Segue a pleno vapor a 37ª Mostra Internacional de Cinema de São Paulo e os filmes vão se acumulando nas telas e na memória. Já que não dá para falar de todos, vou comentar aqui, de modo quase telegráfico, alguns que se destacam por um ou outro motivo.
De maravilhas bem conhecidas (os clássicos de Ozu, Kubrick, Resnais…) nem é preciso falar. Todos valem a pena. Vamos aos “outros”. Já que todo filtro é subjetivo, começo pelos que mais me tocaram.
O documentário A Fuller life, sobre o grande Samuel Fuller, realizado por sua filha Samantha (presente à mostra), é uma joia de primeira grandeza, sobretudo por trazer à luz um rico material inédito encontrado pela diretora em meio aos objetos de seu pai: filmes realizados por ele no front da Segunda Guerra, quando serviu no pelotão Big Red One, celebrizado em uma de suas obras-primas. Nunca ficou tão clara a frase de Fuller sobre o cinema como um campo de batalha.
A guerra e a festa
Se em Fuller (qualquer que seja o tema ou o gênero) o cinema é guerra, em Ivan Cardoso ele é festa. O bacanal do diabo e outras fitas proibidas de Ivan Cardoso testemunha esse carnaval permanente do espírito e da inteligência ao juntar vinte e quatro curtas realizados entre 1971 e 2013 pelo criador do “terrir”. Cinema de baixo orçamento e alta invenção, que une a arte de vanguarda (Cage, Joyce, Oiticica, Bataille) à tradição da chanchada e à cultura popular brasileira, num descarado curto-circuito trash.

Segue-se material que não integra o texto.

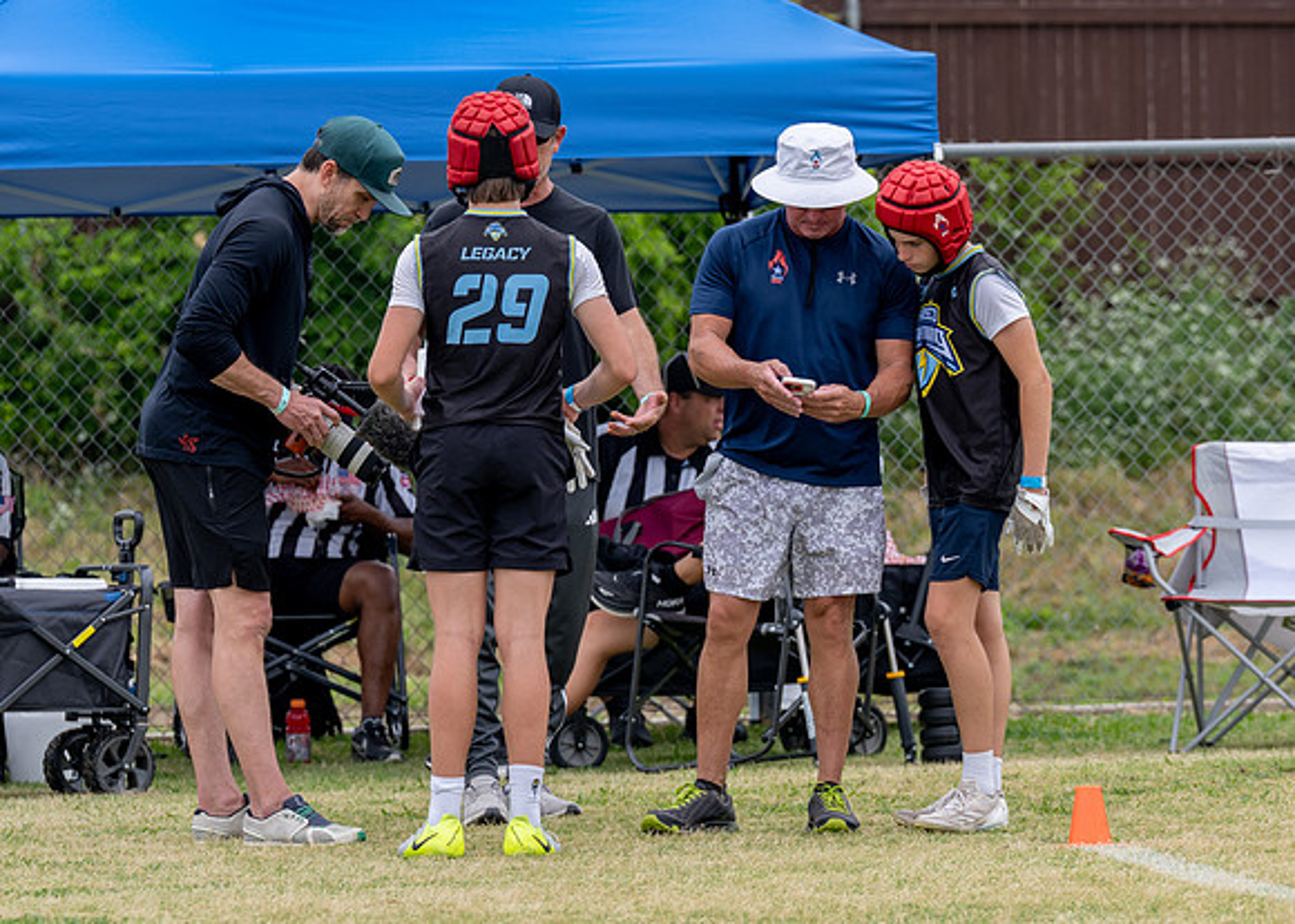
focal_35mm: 255
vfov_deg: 5.7
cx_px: 781
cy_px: 399
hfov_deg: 7.9
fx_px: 9365
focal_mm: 197
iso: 100
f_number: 5.6
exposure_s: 1/250
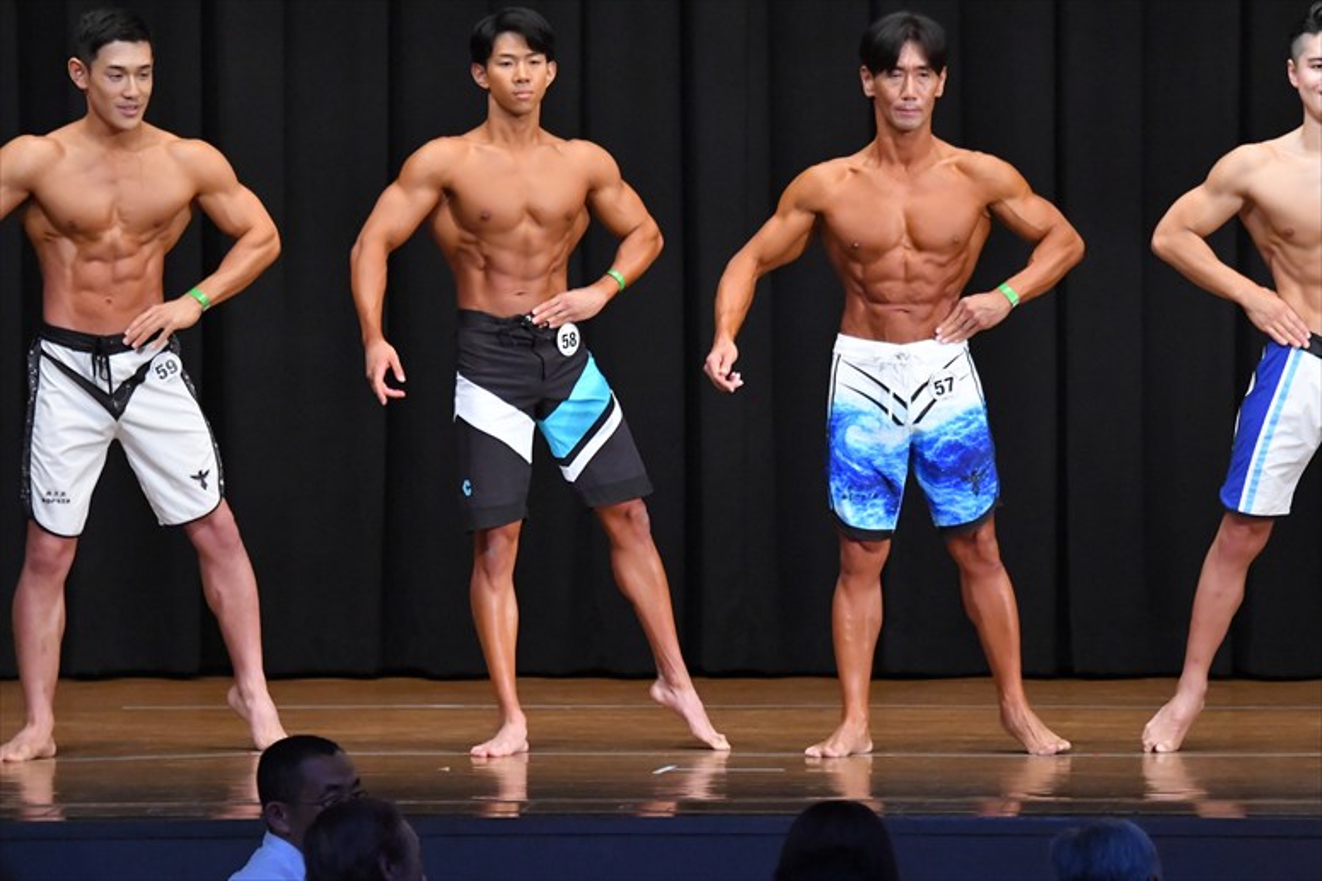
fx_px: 8259
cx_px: 661
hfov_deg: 9.2
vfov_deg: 6.1
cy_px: 440
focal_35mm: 225
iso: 8000
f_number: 5.6
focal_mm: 150
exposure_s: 1/400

Parodiando o policial, o melodrama, o terror, o filme de aventuras e até o documentário patriótico, Cardoso mistura Egito com Copacabana, transforma Bob Dylan num garanhão entre ninfetas cariocas, ultrapassa as fronteiras do pornográfico expondo o corpo feminino num paroxismo cafajeste que acaba por fazer sua própria crítica. Tudo é faz-de-conta nesse compêndio criativo de um de nossos cineastas mais independentes e talentosos.
Outra veterana das batalhas “marginais”, a atriz-diretora Helena Ignez, traz à mostra duas obras marcadas pelo signo da urgência, o longa semidocumental Feio, eu? e o curta ficcional Poder dos afetos. O primeiro, feito a partir de uma oficina de atores realizada no Rio, é, na definição da própria realizadora, um “filme-manifesto”, a afirmação/celebração dos marginalizados em nossa sociedade (o negro, o índio, o pobre, o louco), em torno de dois eixos explícitos: a desconstrução da beleza convencional operada por Rimbaud em Uma temporada no inferno e a generosidade da visão antropológica de Eduardo Viveiros de Castro.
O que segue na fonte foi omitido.